WHAT IS NEEDED
Here is a listing, set out below; repeat its lines from the one with "هذا المشروع التربوي" to the last, both included, and leave out the pictures.

MATERIAL TO PROCESS
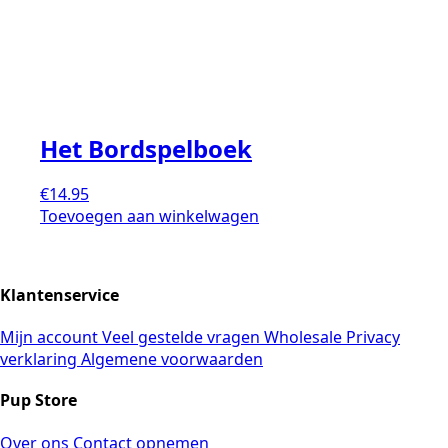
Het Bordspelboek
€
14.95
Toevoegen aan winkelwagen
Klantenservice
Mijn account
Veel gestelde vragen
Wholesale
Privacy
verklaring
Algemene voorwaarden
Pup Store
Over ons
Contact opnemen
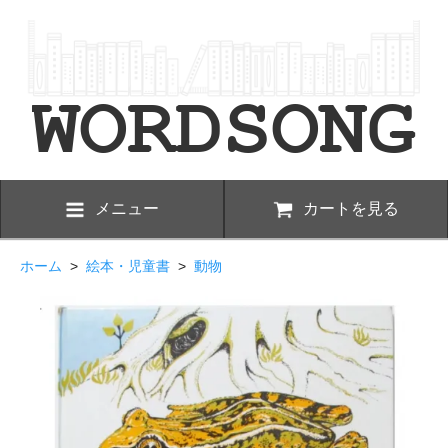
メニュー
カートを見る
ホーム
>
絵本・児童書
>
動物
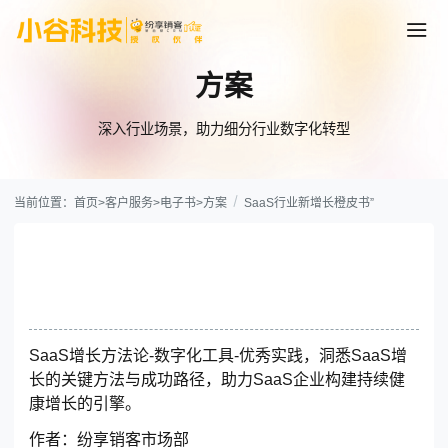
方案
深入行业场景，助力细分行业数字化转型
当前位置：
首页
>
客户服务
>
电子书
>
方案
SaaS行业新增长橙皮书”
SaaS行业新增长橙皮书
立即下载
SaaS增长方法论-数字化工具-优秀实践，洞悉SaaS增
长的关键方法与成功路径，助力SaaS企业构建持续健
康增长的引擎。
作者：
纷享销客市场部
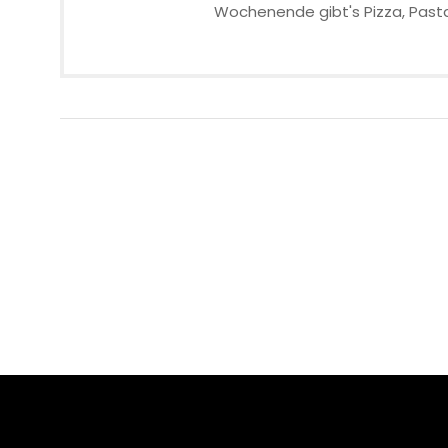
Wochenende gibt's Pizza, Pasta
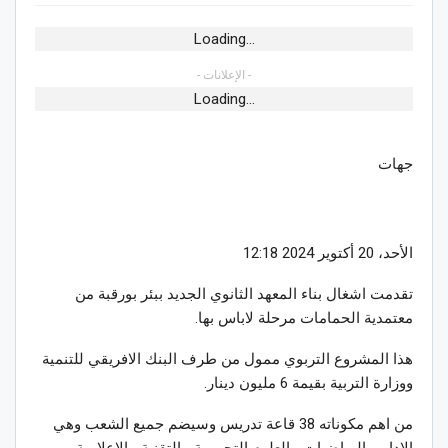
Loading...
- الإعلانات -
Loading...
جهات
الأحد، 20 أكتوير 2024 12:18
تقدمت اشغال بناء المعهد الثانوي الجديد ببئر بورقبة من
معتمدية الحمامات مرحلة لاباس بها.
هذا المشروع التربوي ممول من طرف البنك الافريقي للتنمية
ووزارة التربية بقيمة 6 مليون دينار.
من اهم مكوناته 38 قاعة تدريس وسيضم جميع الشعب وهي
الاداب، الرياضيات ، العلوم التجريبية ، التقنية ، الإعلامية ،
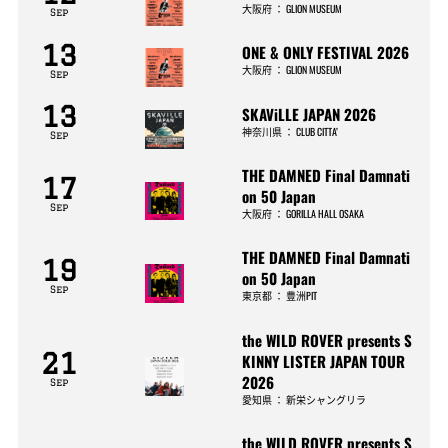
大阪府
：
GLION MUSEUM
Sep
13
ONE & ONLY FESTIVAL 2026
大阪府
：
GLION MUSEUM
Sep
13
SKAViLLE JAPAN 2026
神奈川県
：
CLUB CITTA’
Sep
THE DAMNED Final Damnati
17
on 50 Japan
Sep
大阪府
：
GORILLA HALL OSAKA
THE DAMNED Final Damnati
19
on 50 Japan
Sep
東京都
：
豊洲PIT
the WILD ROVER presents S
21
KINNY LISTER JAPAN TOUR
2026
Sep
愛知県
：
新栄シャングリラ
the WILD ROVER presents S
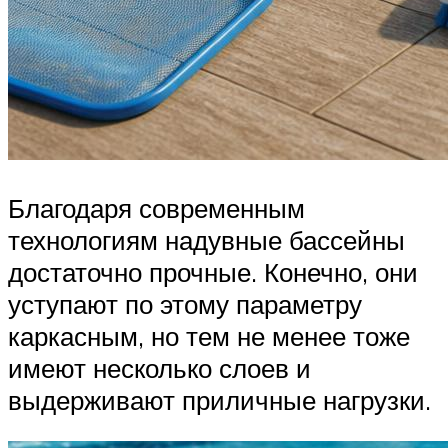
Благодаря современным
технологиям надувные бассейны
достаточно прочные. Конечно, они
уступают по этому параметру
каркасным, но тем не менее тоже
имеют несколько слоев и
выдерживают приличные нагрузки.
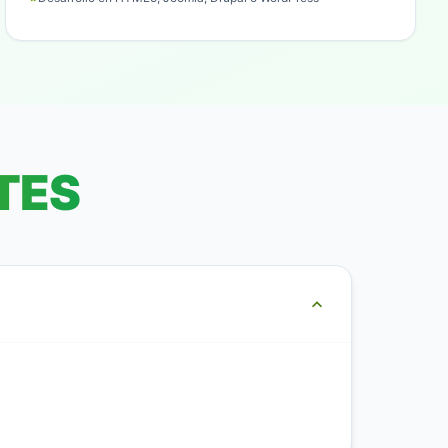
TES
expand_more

ANSWER SECTION
هذا المشروع التربوي ممول من طرف البنك الافريقي للتنمية
ووزارة التربية بقيمة 6 مليون دينار.
من اهم مكوناته 38 قاعة تدريس وسيضم جميع الشعب وهي
الاداب، الرياضيات ، العلوم التجريبية ، التقنية ، الإعلامية ،
大阪府
：
GLION MUSEUM
Sep
13
ONE & ONLY FESTIVAL 2026
大阪府
：
GLION MUSEUM
Sep
13
SKAViLLE JAPAN 2026
神奈川県
：
CLUB CITTA’
Sep
THE DAMNED Final Damnati
17
on 50 Japan
Sep
大阪府
：
GORILLA HALL OSAKA
THE DAMNED Final Damnati
19
on 50 Japan
Sep
東京都
：
豊洲PIT
the WILD ROVER presents S
21
KINNY LISTER JAPAN TOUR
2026
Sep
愛知県
：
新栄シャングリラ
the WILD ROVER presents S
Благодаря современным
технологиям надувные бассейны
достаточно прочные. Конечно, они
уступают по этому параметру
каркасным, но тем не менее тоже
имеют несколько слоев и
выдерживают приличные нагрузки.
TES
expand_more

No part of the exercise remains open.